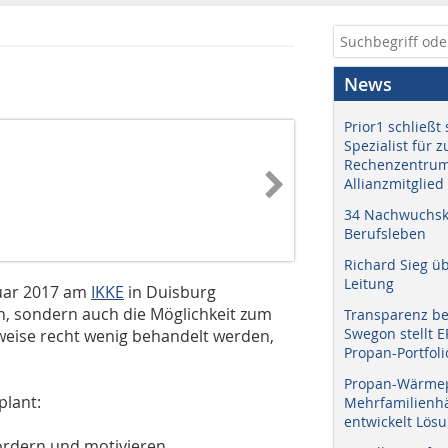
News
Prior1 schließt 
Spezialist für 
Rechenzentrum
Allianzmitglied
34 Nachwuchskr
Berufsleben
Richard Sieg ü
Leitung
ruar 2017 am
IKKE
in Duisburg
en, sondern auch die Möglichkeit zum
Transparenz b
Swegon stellt 
weise recht wenig behandelt werden,
Propan-Portfoli
Propan-Wärme
lant:
Mehrfamilienhä
entwickelt Lös
fördern und motivieren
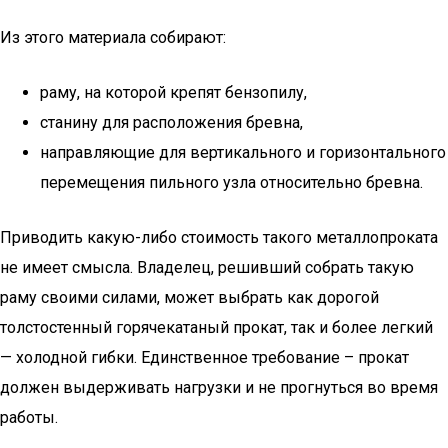
Из этого материала собирают:
раму, на которой крепят бензопилу,
станину для расположения бревна,
направляющие для вертикального и горизонтального
перемещения пильного узла относительно бревна.
Приводить какую-либо стоимость такого металлопроката
не имеет смысла. Владелец, решивший собрать такую
раму своими силами, может выбрать как дорогой
толстостенный горячекатаный прокат, так и более легкий
— холодной гибки. Единственное требование – прокат
должен выдерживать нагрузки и не прогнуться во время
работы.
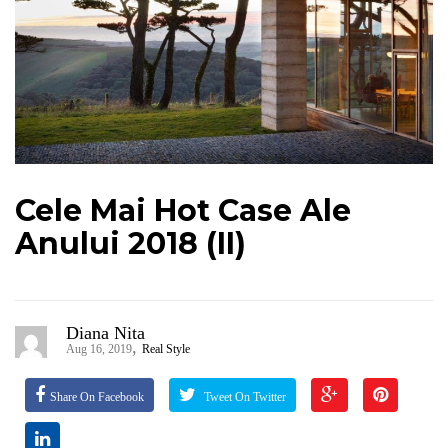
Cele Mai Hot Case Ale
Anului 2018 (II)
Diana Nita
,
Aug 16, 2019
Real Style
Share On Facebook
Tweet On Twitter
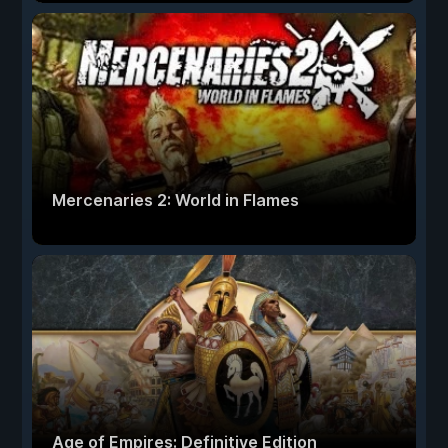
Mercenaries 2: World in Flames
Age of Empires: Definitive Edition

● ● ● ●

- TASK BRIEF -
Could you write out exactly the lines of the data above that run from the one holding "Propan-Portfoli" to the one holding "Приводить какую-либо стоимость", with both ends in and all pictures out?

- EXERCISE RESPONSE -
Propan-Portfoli
Propan-Wärme
lant:
Mehrfamilienhä
entwickelt Lös
fördern und motivieren
Из этого материала собирают:
раму, на которой крепят бензопилу,
станину для расположения бревна,
направляющие для вертикального и горизонтального
перемещения пильного узла относительно бревна.
Приводить какую-либо стоимость такого металлопроката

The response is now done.